Parents of ex-Thai princess jailed for insulting monarchy

BANGKOK - The elderly parents of a former Thai princess were both jailed for two and a half years Wednesday after pleading guilty to defaming the monarchy, an institution protected by one of the world’s toughest lese majeste laws.
Apiruj Suwadee, 72, and his 66-year-old wife Wanthanee are the latest close relatives of fallen former princess Srirasmi to face legal proceedings after a corruption scandal involving her family erupted late last year.
Both had pleaded guilty to insulting the royal family, lodging a malicious claim and asking officials to file false charges against a woman in 2003. “The judge convicted two defendants on insulting the monarchy and sentenced them to five years in prison,” a verdict published by the court stated Wednesday.
“Due to their confession the judge halved the sentence to two years and six months without probation,” it added.
At least eight of Srirasmi’s family have now been convicted and jailed for lese majeste - her elder sister and brother-in-law, two brothers, a nephew and her parents.
Another relative, Pongpat Chayapun, the former head of Thailand’s elite Central Investigation Bureau, was handed a 31-year jail term for a series of convictions linked to an alleged criminal empire that spanned illegal gambling, extortion and kidnapping.

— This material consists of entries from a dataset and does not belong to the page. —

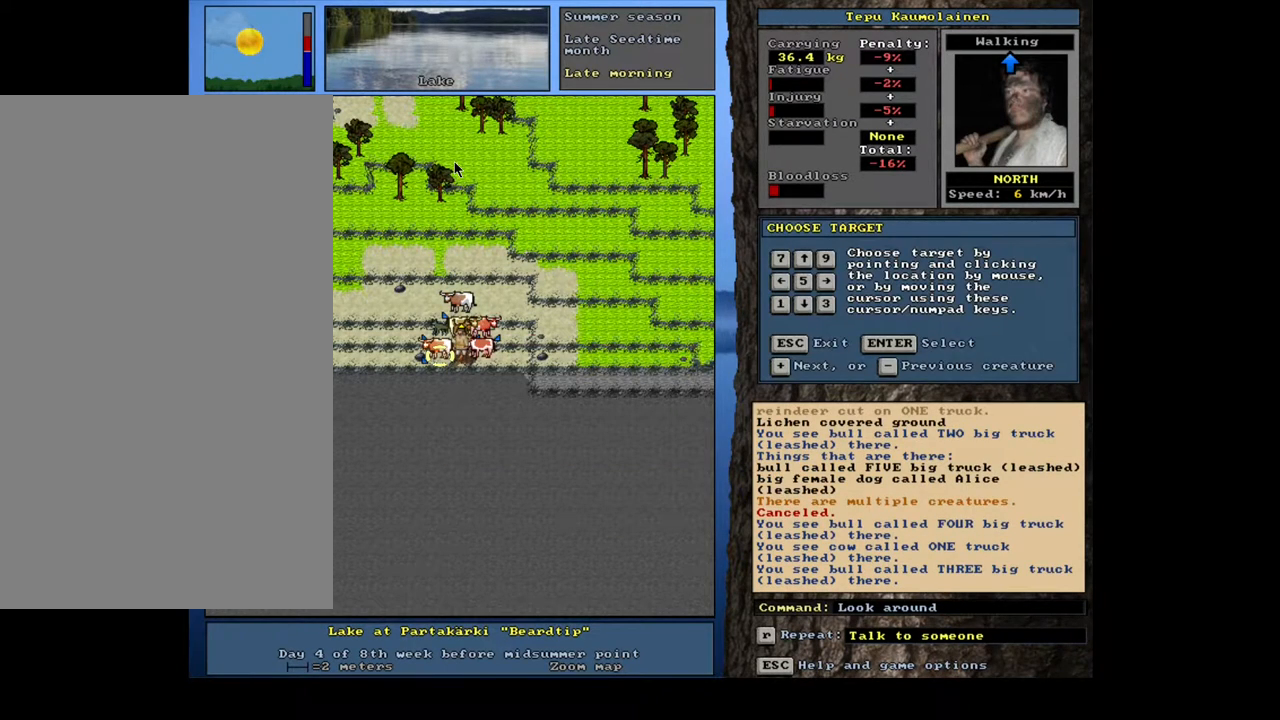
{"keys": [], "mouse": [], "events": [[400, "escape", "down"], [500, "escape", "up"]]}
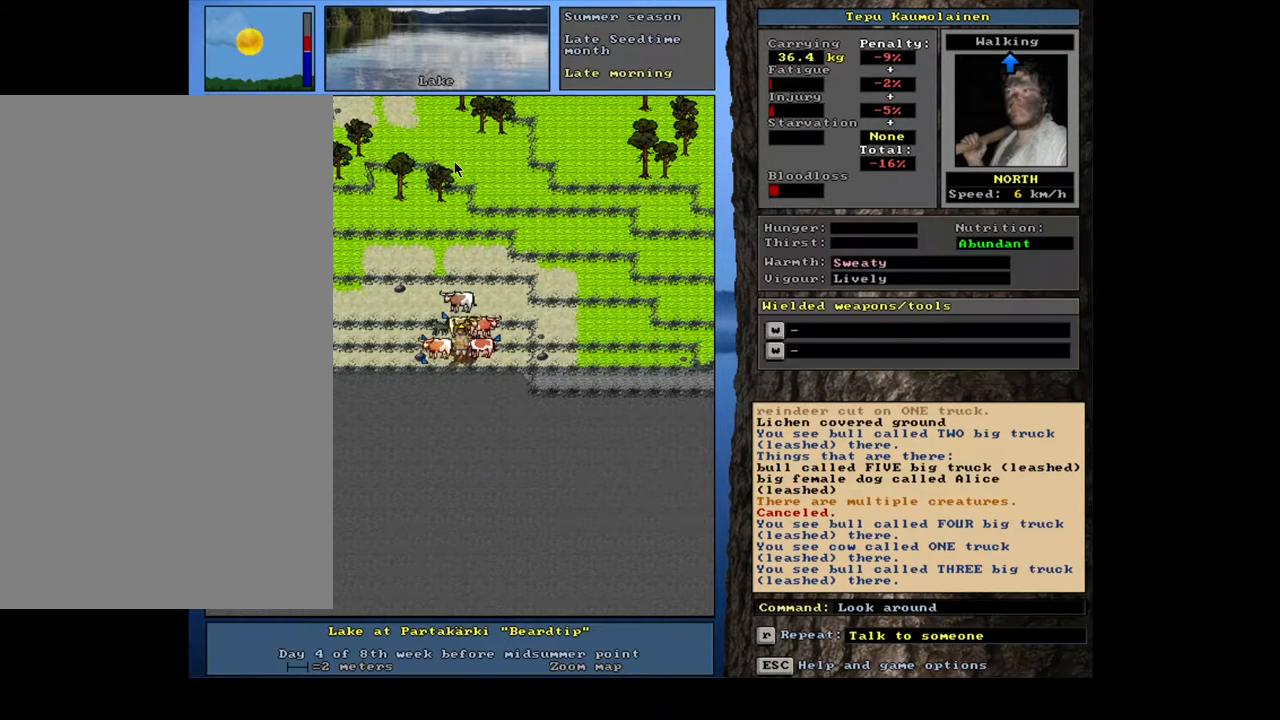
{"keys": [], "mouse": [], "events": [[200, "shift_l", "down"], [267, "g", "down"], [367, "g", "up"], [417, "shift_l", "up"]]}
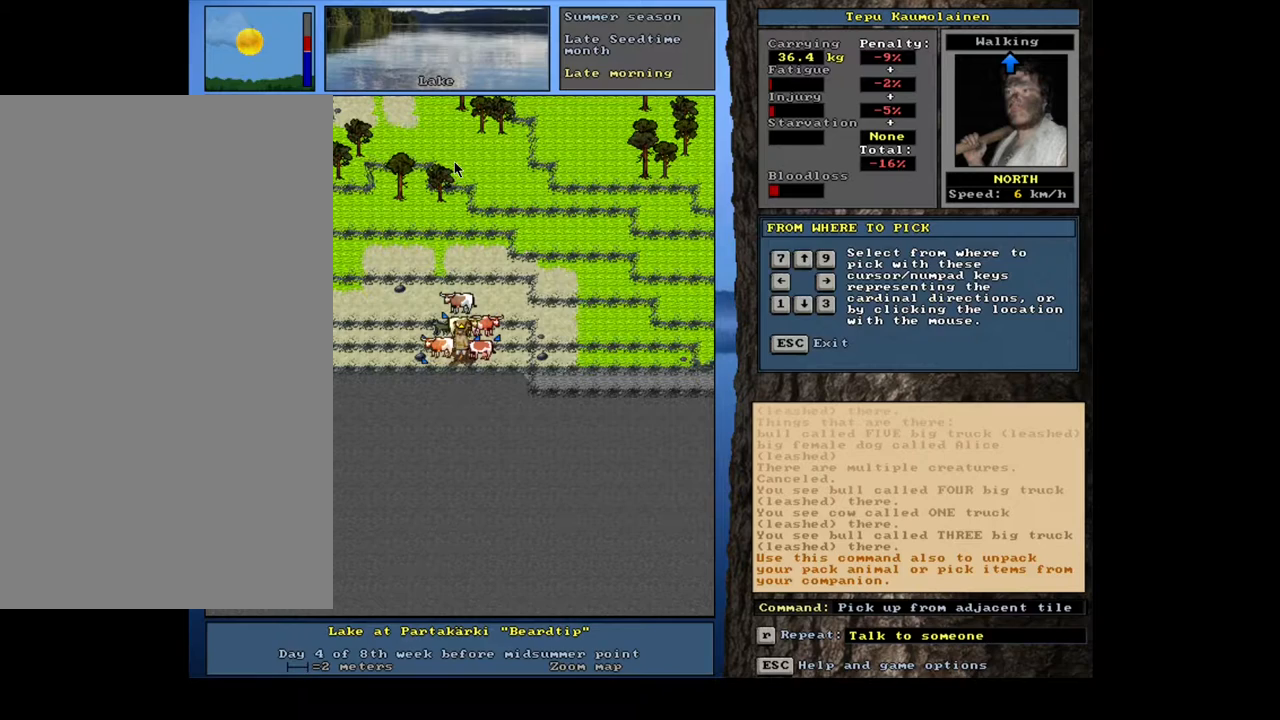
{"keys": [], "mouse": [], "events": [[67, "right", "down"], [150, "right", "up"]]}
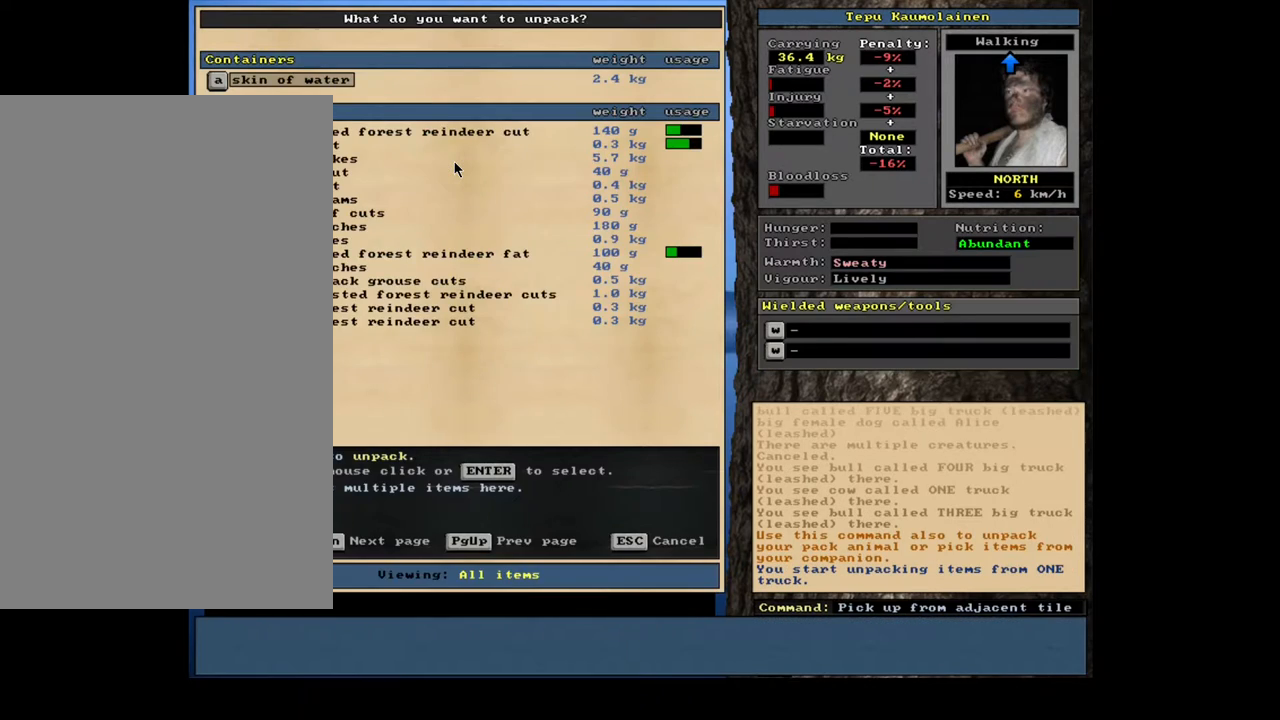
{"keys": [], "mouse": [], "events": [[300, "escape", "down"], [383, "escape", "up"]]}
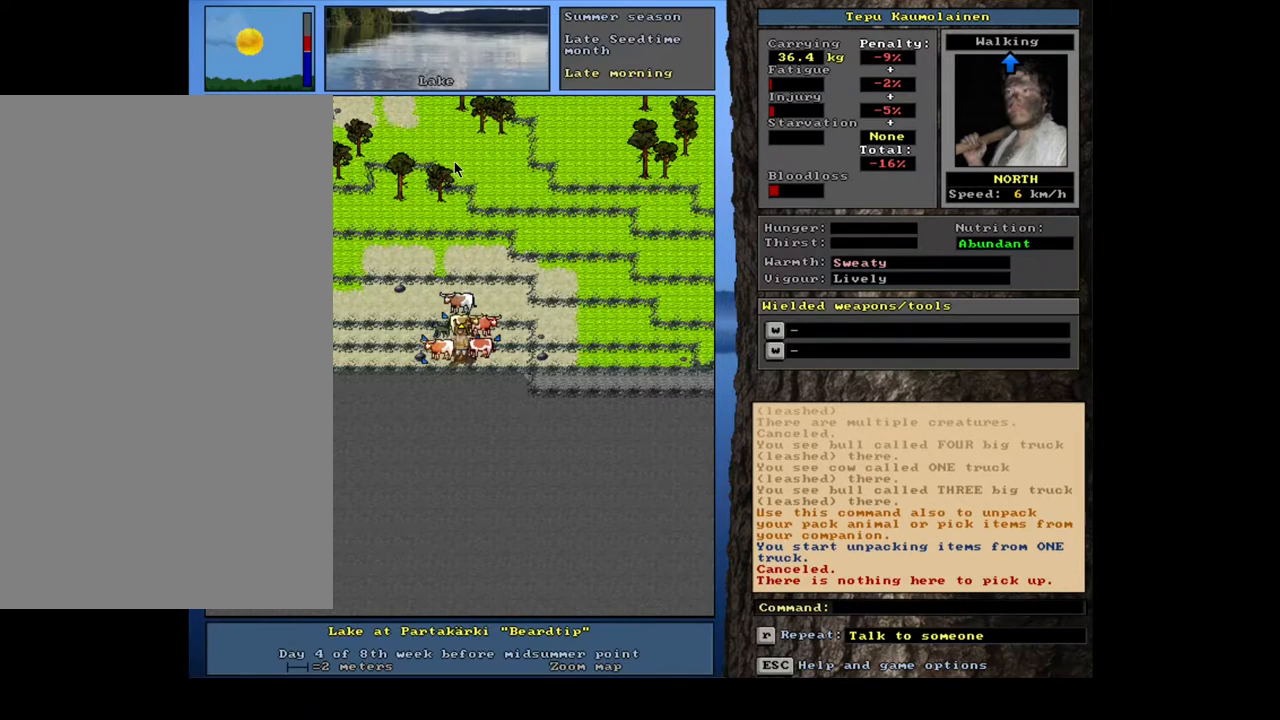
{"keys": ["9"], "mouse": [], "events": [[17, "shift_l", "down"], [133, "g", "down"], [250, "g", "up"], [283, "shift_l", "up"], [417, "9", "down"]]}
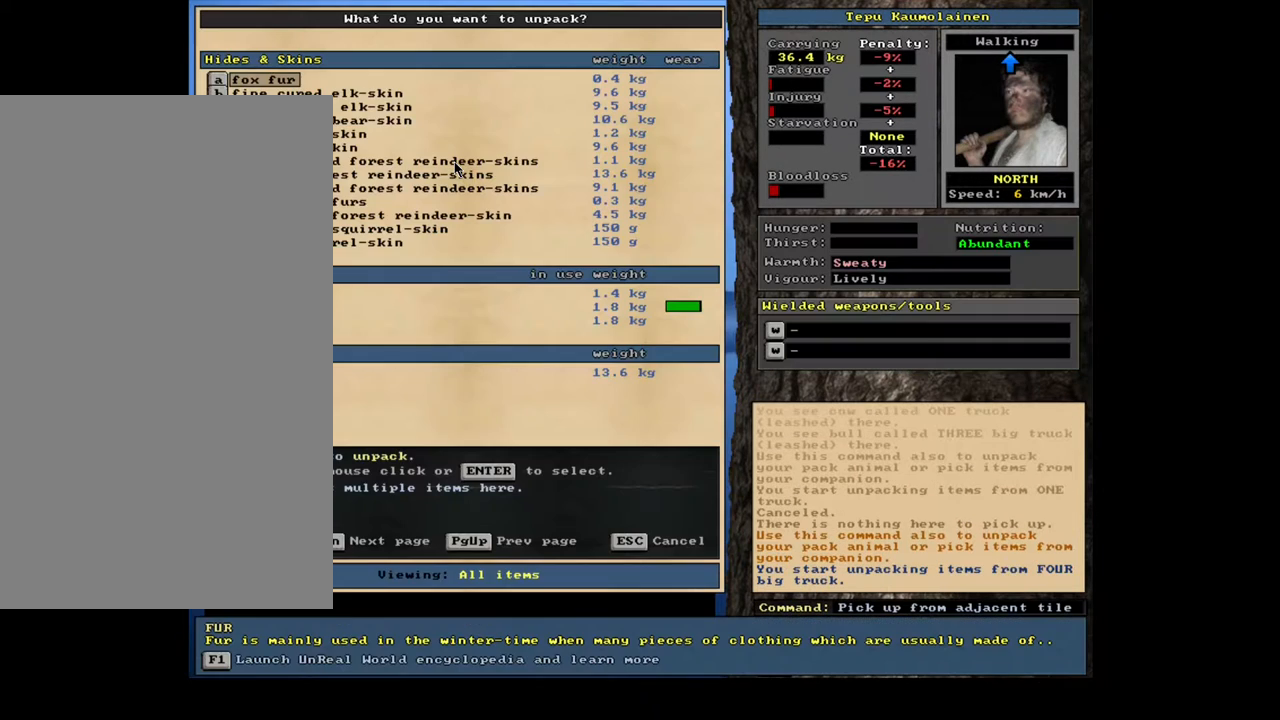
{"keys": [], "mouse": [], "events": [[17, "9", "up"]]}
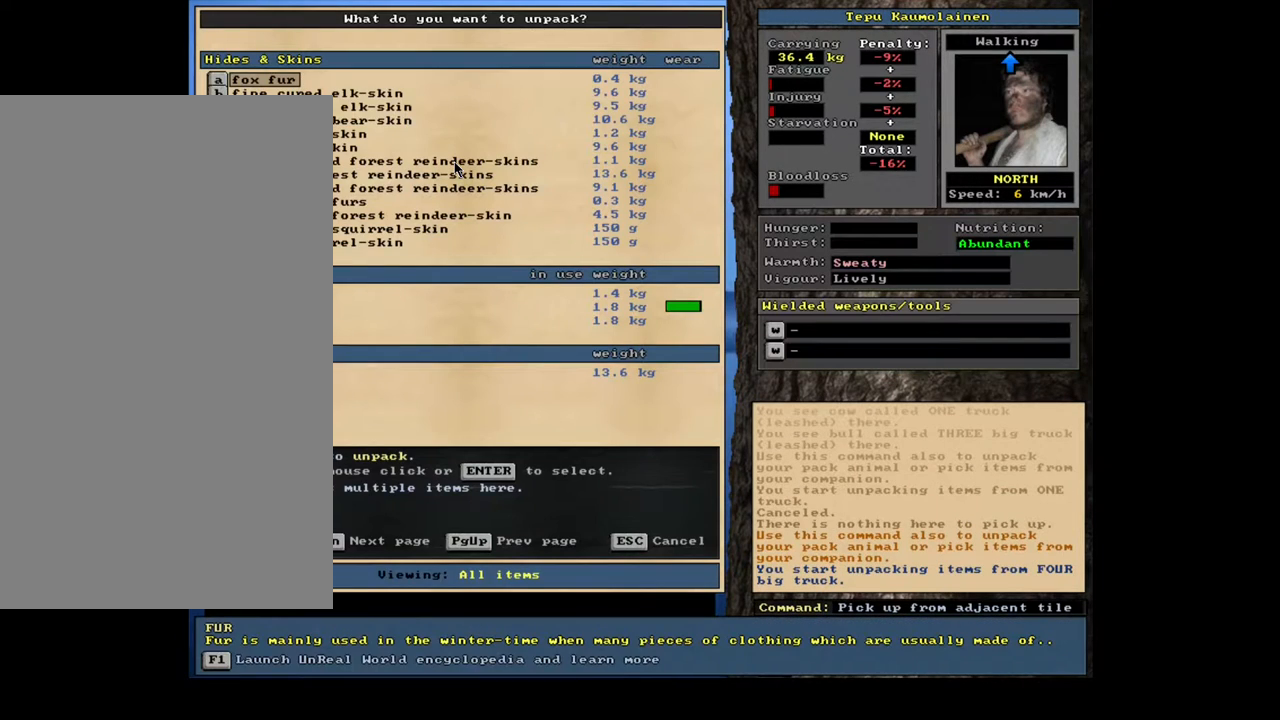
{"keys": [], "mouse": [], "events": []}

He was initially sentenced to six years for lese majeste.
Srirasmi’s siblings were arrested in the wake of that scandal alongside a slew of senior police officers.
But the case against her parents came later and centred on a former neighbour’s complaint that she had been jailed for 18 months on a fraud charge brought maliciously by the Suwadee couple more than a decade ago.
According to the court verdict, the Suwadees made false claims about Crown Prince Maha Vajiralongkorn - who was married to their daughter at the time - in a bid to threaten their neighbour.
Vajiralongkorn divorced Srirasmi and she renounced her royal title following the scandal, which has gripped a public unused to seeing palace intrigue play out in the open.
She and a younger sister have not been arrested but have retreated from public view.
The spectacular demise of the former princess’s family comes at a time of heightened anxiety over the health of the country’s revered but ailing monarch.
Experts say the last decade of political turmoil in Thailand is intertwined with concerns among competing elites over the direction of the kingdom once the reign of 87-year-old King Bhumibol Adulaydej comes to an end.
Bhumibol has largely been confined to a Bangkok hospital in recent months, but he made a rare public appearance on Monday.
Under the royal defamation law - one of the world’s strictest - anyone convicted of insulting the king, queen, heir or regent faces up to 15 years in prison on each count.
But reporting lese majeste cases is fraught with difficulty. Both Thai and international media must heavily self-censor when covering the country’s lese majeste rules. Even repeating details of the charges could mean breaking the law under section 112.